Learning Differentiable Programs with Admissible Neural Heuristics
This addresses the challenge of optimizing over combinatorial program spaces for researchers in machine learning and program synthesis, offering improved performance and interpretability, though it is an incremental advance building on existing search methods.
The paper tackles the problem of learning differentiable functions as programs in a domain-specific language by framing it as a combinatorial search, using neural networks as continuous relaxations to guide the search with an approximately admissible heuristic. The result shows that the approach outperforms state-of-the-art methods in three sequence classification tasks, achieving competitive accuracy.

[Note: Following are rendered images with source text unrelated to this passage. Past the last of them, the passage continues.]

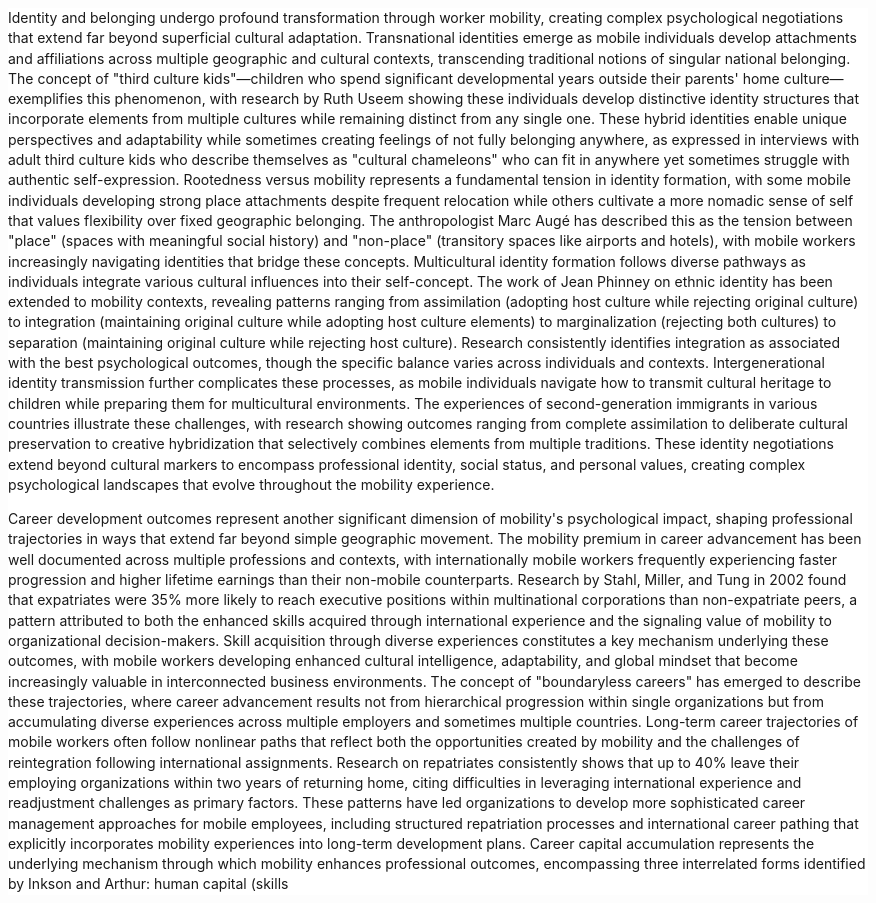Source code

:Identity and belonging undergo profound transformation through worker mobility, creating complex psychological negotiations that extend far beyond superficial cultural adaptation. Transnational identities emerge as mobile individuals develop attachments and affiliations across multiple geographic and cultural contexts, transcending traditional notions of singular national belonging. The concept of "third culture kids"—children who spend significant developmental years outside their parents' home culture—exemplifies this phenomenon, with research by Ruth Useem showing these individuals develop distinctive identity structures that incorporate elements from multiple cultures while remaining distinct from any single one. These hybrid identities enable unique perspectives and adaptability while sometimes creating feelings of not fully belonging anywhere, as expressed in interviews with adult third culture kids who describe themselves as "cultural chameleons" who can fit in anywhere yet sometimes struggle with authentic self-expression. Rootedness versus mobility represents a fundamental tension in identity formation, with some mobile individuals developing strong place attachments despite frequent relocation while others cultivate a more nomadic sense of self that values flexibility over fixed geographic belonging. The anthropologist Marc Augé has described this as the tension between "place" (spaces with meaningful social history) and "non-place" (transitory spaces like airports and hotels), with mobile workers increasingly navigating identities that bridge these concepts. Multicultural identity formation follows diverse pathways as individuals integrate various cultural influences into their self-concept. The work of Jean Phinney on ethnic identity has been extended to mobility contexts, revealing patterns ranging from assimilation (adopting host culture while rejecting original culture) to integration (maintaining original culture while adopting host culture elements) to marginalization (rejecting both cultures) to separation (maintaining original culture while rejecting host culture). Research consistently identifies integration as associated with the best psychological outcomes, though the specific balance varies across individuals and contexts. Intergenerational identity transmission further complicates these processes, as mobile individuals navigate how to transmit cultural heritage to children while preparing them for multicultural environments. The experiences of second-generation immigrants in various countries illustrate these challenges, with research showing outcomes ranging from complete assimilation to deliberate cultural preservation to creative hybridization that selectively combines elements from multiple traditions. These identity negotiations extend beyond cultural markers to encompass professional identity, social status, and personal values, creating complex psychological landscapes that evolve throughout the mobility experience.

Career development outcomes represent another significant dimension of mobility's psychological impact, shaping professional trajectories in ways that extend far beyond simple geographic movement. The mobility premium in career advancement has been well documented across multiple professions and contexts, with internationally mobile workers frequently experiencing faster progression and higher lifetime earnings than their non-mobile counterparts. Research by Stahl, Miller, and Tung in 2002 found that expatriates were 35% more likely to reach executive positions within multinational corporations than non-expatriate peers, a pattern attributed to both the enhanced skills acquired through international experience and the signaling value of mobility to organizational decision-makers. Skill acquisition through diverse experiences constitutes a key mechanism underlying these outcomes, with mobile workers developing enhanced cultural intelligence, adaptability, and global mindset that become increasingly valuable in interconnected business environments. The concept of "boundaryless careers" has emerged to describe these trajectories, where career advancement results not from hierarchical progression within single organizations but from accumulating diverse experiences across multiple employers and sometimes multiple countries. Long-term career trajectories of mobile workers often follow nonlinear paths that reflect both the opportunities created by mobility and the challenges of reintegration following international assignments. Research on repatriates consistently shows that up to 40% leave their employing organizations within two years of returning home, citing difficulties in leveraging international experience and readjustment challenges as primary factors. These patterns have led organizations to develop more sophisticated career management approaches for mobile employees, including structured repatriation processes and international career pathing that explicitly incorporates mobility experiences into long-term development plans. Career capital accumulation represents the underlying mechanism through which mobility enhances professional outcomes, encompassing three interrelated forms identified by Inkson and Arthur: human capital (skills
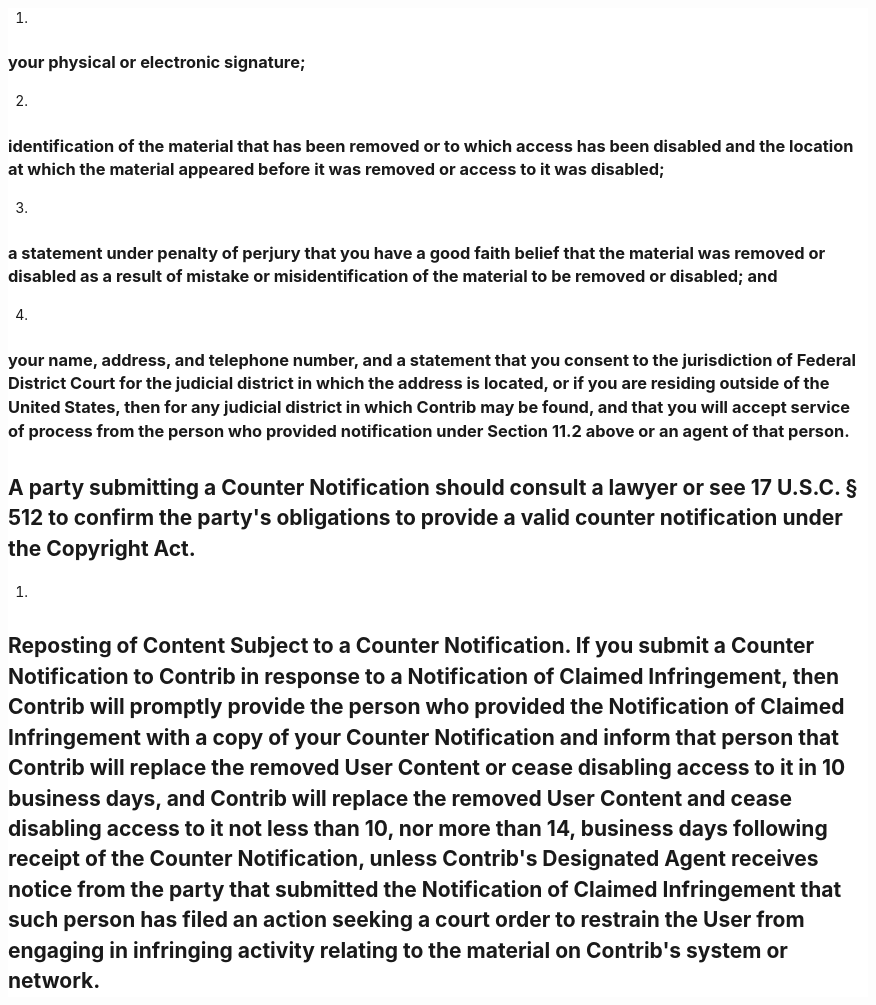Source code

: 1.

### your physical or electronic signature;

2.

### identification of the material that has been removed or to which access has been disabled and the location at which the material appeared before it was removed or access to it was disabled;

3.

### a statement under penalty of perjury that you have a good faith belief that the material was removed or disabled as a result of mistake or misidentification of the material to be removed or disabled; and

4.

### your name, address, and telephone number, and a statement that you consent to the jurisdiction of Federal District Court for the judicial district in which the address is located, or if you are residing outside of the United States, then for any judicial district in which Contrib may be found, and that you will accept service of process from the person who provided notification under Section 11.2 above or an agent of that person.

## A party submitting a Counter Notification should consult a lawyer or see 17 U.S.C. § 512 to confirm the party&#39;s obligations to provide a valid counter notification under the Copyright Act.

1.

## **Reposting of Content Subject to a Counter Notification**. If you submit a Counter Notification to Contrib in response to a Notification of Claimed Infringement, then Contrib will promptly provide the person who provided the Notification of Claimed Infringement with a copy of your Counter Notification and inform that person that Contrib will replace the removed User Content or cease disabling access to it in 10 business days, and Contrib will replace the removed User Content and cease disabling access to it not less than 10, nor more than 14, business days following receipt of the Counter Notification, unless Contrib&#39;s Designated Agent receives notice from the party that submitted the Notification of Claimed Infringement that such person has filed an action seeking a court order to restrain the User from engaging in infringing activity relating to the material on Contrib&#39;s system or network.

We study the problem of learning differentiable functions expressed as programs in a domain-specific language. Such programmatic models can offer benefits such as composability and interpretability; however, learning them requires optimizing over a combinatorial space of program "architectures". We frame this optimization problem as a search in a weighted graph whose paths encode top-down derivations of program syntax. Our key innovation is to view various classes of neural networks as continuous relaxations over the space of programs, which can then be used to complete any partial program. This relaxed program is differentiable and can be trained end-to-end, and the resulting training loss is an approximately admissible heuristic that can guide the combinatorial search. We instantiate our approach on top of the A-star algorithm and an iteratively deepened branch-and-bound search, and use these algorithms to learn programmatic classifiers in three sequence classification tasks. Our experiments show that the algorithms outperform state-of-the-art methods for program learning, and that they discover programmatic classifiers that yield natural interpretations and achieve competitive accuracy.